The following product fulfills these properties:
$$\begin{align}
      &\left(\begin{array}{cccc}
               0 & L_{23} & -L_{13} & L_{12} \\
         -L_{23} & 0 & L_{03} & -L_{02} \\
          L_{13} & -L_{03} & 0 & L_{01} \\
         -L_{12} & L_{02} & -L_{01} & 0
       \end{array}\right)
       \left(\begin{array}{cccc}
              0 & -L_{01} & -L_{02} & -L_{03} \\
         L_{01} & 0 & -L_{12} & -L_{13} \\
         L_{02} & L_{12} & 0 & -L_{23} \\
         L_{03} & L_{13} & L_{23} & 0
       \end{array}\right) \\[10pt]
  ={} &\left(L_{01}L_{23} - L_{02}L_{13} + L_{03}L_{12}\right) \cdot
       \left(\begin{array}{cccc}
         1 & 0 & 0 & 0 \\
         0 & 1 & 0 & 0 \\
         0 & 0 & 1 & 0 \\
         0 & 0 & 0 & 1
       \end{array}\right)
  = \mathbf{0},
\end{align}$$

due to the Grassmann–Plücker relation.
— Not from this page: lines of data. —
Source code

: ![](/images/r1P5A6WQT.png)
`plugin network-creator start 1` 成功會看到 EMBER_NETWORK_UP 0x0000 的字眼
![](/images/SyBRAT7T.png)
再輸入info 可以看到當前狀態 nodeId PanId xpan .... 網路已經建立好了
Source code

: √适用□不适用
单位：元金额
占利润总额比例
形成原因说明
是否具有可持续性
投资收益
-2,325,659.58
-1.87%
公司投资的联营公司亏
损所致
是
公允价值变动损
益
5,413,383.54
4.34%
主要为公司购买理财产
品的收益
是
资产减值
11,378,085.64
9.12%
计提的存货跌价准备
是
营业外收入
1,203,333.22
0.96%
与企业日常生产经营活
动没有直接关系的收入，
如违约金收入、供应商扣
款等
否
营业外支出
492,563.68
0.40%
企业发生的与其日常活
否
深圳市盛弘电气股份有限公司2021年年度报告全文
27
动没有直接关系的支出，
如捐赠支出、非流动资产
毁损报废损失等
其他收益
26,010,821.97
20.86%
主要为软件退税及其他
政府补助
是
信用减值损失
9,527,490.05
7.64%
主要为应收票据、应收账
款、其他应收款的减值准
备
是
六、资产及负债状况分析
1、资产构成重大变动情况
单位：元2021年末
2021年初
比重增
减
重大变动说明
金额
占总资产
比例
With the uniqueness of Plücker matrices up to scalar multiples, for the primal Plücker coordinates

$\mathbf{L} = \left(L_{01},\,L_{02},\,L_{03},\,L_{12},\,L_{13},\,L_{23}\right)^{\top}$

we obtain the following dual Plücker coordinates:

$\tilde{\mathbf{L}} = \left(L_{23},\,-L_{13},\,L_{12},\,L_{03},\,-L_{02},\,L_{01}\right)^{\top}.$

== In the projective plane ==

Duality of join and meet operations in two-space.

The 'join' of two points in the projective plane is the operation of connecting two points with a straight line. Its line equation can be computed using the cross product:
$$\mathbf{l} \propto \mathbf{a} \times \mathbf{b} =
  \left(\begin{array}{c}
    a_{1}b_{2} - b_{1}a_{2} \\
    b_{0}a_{2} - a_{0}b_{2} \\
    a_{0}b_{1} - a_{1}b_{0}
  \end{array}\right) = \left(\begin{array}{c}
    l_{0} \\
    l_{1} \\
    l_{2}
  \end{array}\right).$$

Dually, one can express the 'meet', or intersection of two straight lines by the cross-product:
$\mathbf{x} \propto \mathbf{l} \times \mathbf{m}$

The relationship to Plücker matrices becomes evident, if one writes the cross product as a matrix-vector product with a skew-symmetric matrix:
$$[\mathbf{l}]_{\times} =
  \mathbf{a}\mathbf{b}^{\top} - \mathbf{b}\mathbf{a}^{\top} =
  \left(\begin{array}{ccc}
         0 & l_{2} & -l_{1} \\
    -l_{2} & 0 & l_{0} \\
     l_{1} & -l_{0} & 0
  \end{array}\right)$$

and analogously $[\mathbf{x}]_{\times} = \mathbf{l}\mathbf{m}^{\top} - \mathbf{m}\mathbf{l}^{\top}$

== Geometric interpretation ==

Let $\mathbf{d} = \left(-L_{03},\, -L_{13},\, -L_{23}\right)^{\top}$ and $\mathbf{m} = \left(L_{12},\, -L_{02},\, L_{01}\right)^{\top}$, then we can write
$$[\mathbf{L}]_{\times} = \left(\begin{array}{cc}
    [\mathbf{m}]_{\times} & \mathbf{d} \\
              -\mathbf{d} & 0
  \end{array}\right)$$

and
$$[\tilde{\mathbf{L}}]_{\times} = \left(\begin{array}{cc}
    [-\mathbf{d}]_{\times} & \mathbf{m}\\
               -\mathbf{m} & 0
  \end{array}\right),$$

where $\mathbf{d}$ is the displacement and $\mathbf{m}$ is the moment of the line, compare the geometric intuition of Plücker coordinates.